The live cultures in yogurt help boost the immune system. Look on the label names of live cultures, such as Lactobacillus acidophilus, Lactobacillus casei, Lactobacillus reuteri, and Bifidobacterium bifidum (or Bifidus).

Health Care

Keep up with vaccinations.

Your doctor will keep track of the shots your baby has received and recommend changes to the schedule if she misses any in a series.

Consider annual flu shots.

Your baby is old enough to start getting an annual flu shot—generally offered during the fall, before the start of flu season. If you opt to get one yourself, it can provide added protection for both of you.

Be sure your child’s day-care provider requires up-to-date immunizations for all children. When most (or all) people in a population have been immunized, contagious diseases are less likely to spread.

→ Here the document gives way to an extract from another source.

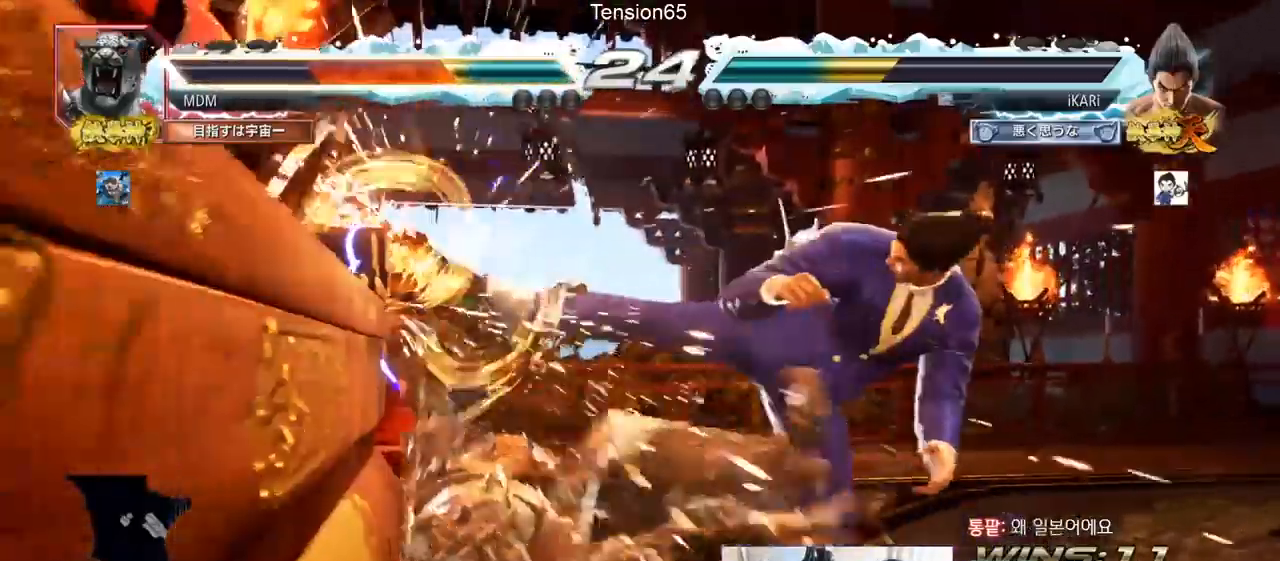
{"buttons": [], "left_stick": "left", "events": [[33, "TRIANGLE", "up"], [467, "left_stick", "left"]]}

Don’t worry about eradicating all germs.

Even though your baby is probably putting everything in her mouth at this point, it’s OK to settle for clean enough when it comes to housekeeping. Many experts believe that the tendency in recent years toward over-sanitizing has contributed to the boom in childhood allergies. According to a well-regarded theory, known as the hygiene hypothesis, excessive cleanliness disrupts the natural development of the immune system by removing germs that allow humans to develop protective antibodies.

Keep antimicrobial wipes or hand sanitizer handy.

You don’t need to wipe down every toy or surface your baby touches, but it’s a good idea to clean her hands after they’ve been in dirt or she’s been around other kids. One study found that use of hand sanitizers reduced gastrointestinal illnesses by 59 percent -but, for safety’s sake, keep the hand sanitizer out of your child’s reach when it’s not in use.

Keep your child home if she’s sick.

When your baby is sick, her resistance is lower, making her more susceptible to picking up additional bugs. Also, you don’t want her to infect her friends.

Take extra precautions when dining out.

Carry antiseptic wipes to clean off the high-chair tray or tabletop at the restaurant. Better yet, bring along your own disposable mat or a bowl with suction cups.

Consider getting a pet.

Studies show that kids who are raised with cats and dogs have fewer allergies and cases of asthma, though researchers aren’t certain exactly why that’s the case.